To remedy the scalability issue, I implemented an image pyramid to recursively search through possible displacements.
Each pyramid "level" was half the size of the previous. We start the alignment from the coarsest scale (smallest image).
At each subsequent level, we refine the displacement by searching 5 pixels to the left and 5 pixels to the right of the already calculated
displacement. At the coarsest scale (height <= 400), we align by doing the regular exhaustive search over the [-15, 15] range.
This procedure produced decent results for most of the .tif images.

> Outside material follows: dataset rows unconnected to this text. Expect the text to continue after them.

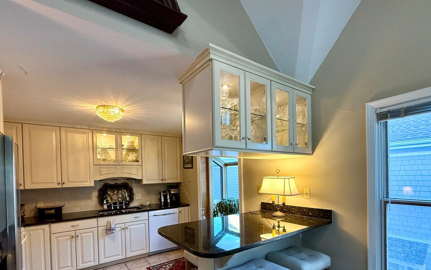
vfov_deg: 63.5
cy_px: 178
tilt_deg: -0.5
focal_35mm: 18
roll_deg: +0.9
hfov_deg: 91.1
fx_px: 211
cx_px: 212
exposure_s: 1/120
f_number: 2.2
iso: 320
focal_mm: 2.22
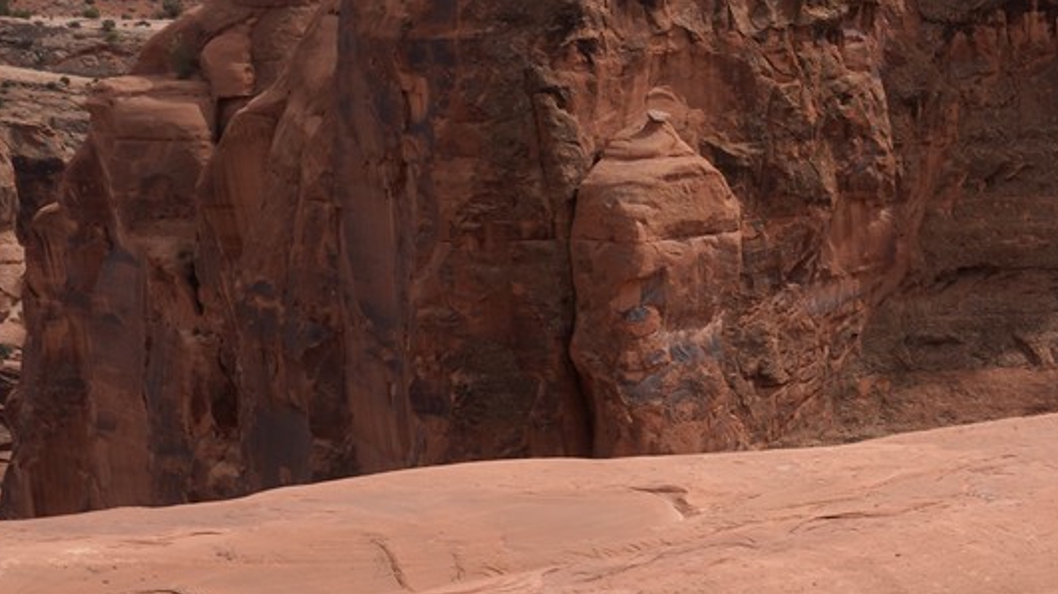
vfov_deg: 9.3
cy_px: 401
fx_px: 3646
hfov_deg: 15.1
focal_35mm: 130
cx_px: 1675
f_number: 16
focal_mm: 33
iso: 100
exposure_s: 1/100
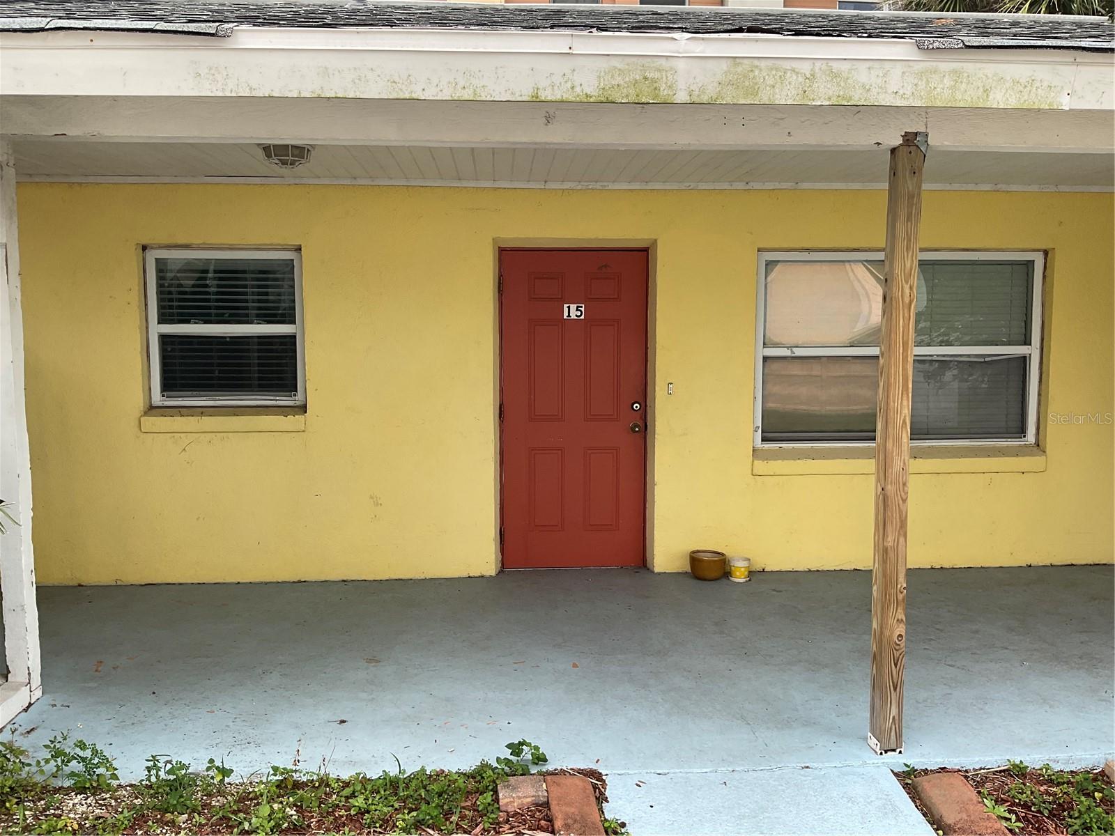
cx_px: 558
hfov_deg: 61.7
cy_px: 418
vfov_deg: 48.2
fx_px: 934
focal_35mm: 29
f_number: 1.8
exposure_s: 1/469
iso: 16
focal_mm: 3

For larger images, I also found it necessary to crop the border by 3%, which produced slightly better results.
Results
cathedral.jpg
g displacement: (-1, 1),
r displacement: (-1, 7)
tobolsk.jpg
g displacement: (2, 3),
r displacement: (3, 6)
monastery.jpg
g displacement: (0, -6),
r displacement: (1, 9)
icon.tif
g displacement: (17, 40),
r displacement: (22, 89)
train.tif
g displacement: (2, 43),
r displacement: (29, 87)
village.tif
g displacement: (12, 65),
r displacement: (26, 93)
harvesters.tif
g displacement: (16, 60),
r displacement: (13, 120)
three_generations.tif
g displacement: (12, 54),
r displacement: (9, 111)
onion_church.tif
g displacement: (25, 52),
r displacement: (36, 108)
workshop.tif
g displacement: (-1, 53),
r displacement: (-13, 101)
melons.tif
g displacement: (8, 82),
r displacement: (9, 169)
self_portrait.tif
g displacement: (0, 81),
r displacement: (0, 169)
lady.tif
g displacement: (-2, 55),
r displacement: (-8, 143)
emir.tif
g displacement: (24, 49),
r displacement: (38, 59)
New examples
sunset.tif
g displacement: (-41, 75),
r displacement: (-68, 114)
river.tif
g displacement: (-5, 25),
r displacement: (-14, 102)
trees.tif
g displacement: (0, 39),
r displacement: (12, 72)
Problems encountered
When implementing the image pyramid, the algorithm initially did not work well on the larger images. After some experimenting,
it seemed that cropping the edges of the images led to nicer results due to noise reduction. In addition, several parameters,
such as number of pyramid layers, range of each search iteration, and scale of pyramid images, all contributed to the
runtime and quality of the results. I found that a scale of 1/2 per image and a range of +/- 6 pixels per iteration led to
decent outputs for most images.
Failure cases
This algorithm noticeably does not work well on emir.tif and village.tif. This is possibly due to the difference in the
values between the three plates for these images. Specifically, for emir.tif, the blue in the man's clothing leads a very white value
in the blue plate and a very dark value in the red plate. SSD would label a "good" alignment with a poor score because of the
difference in value between the plates. A similar explanation could be given for village.tif.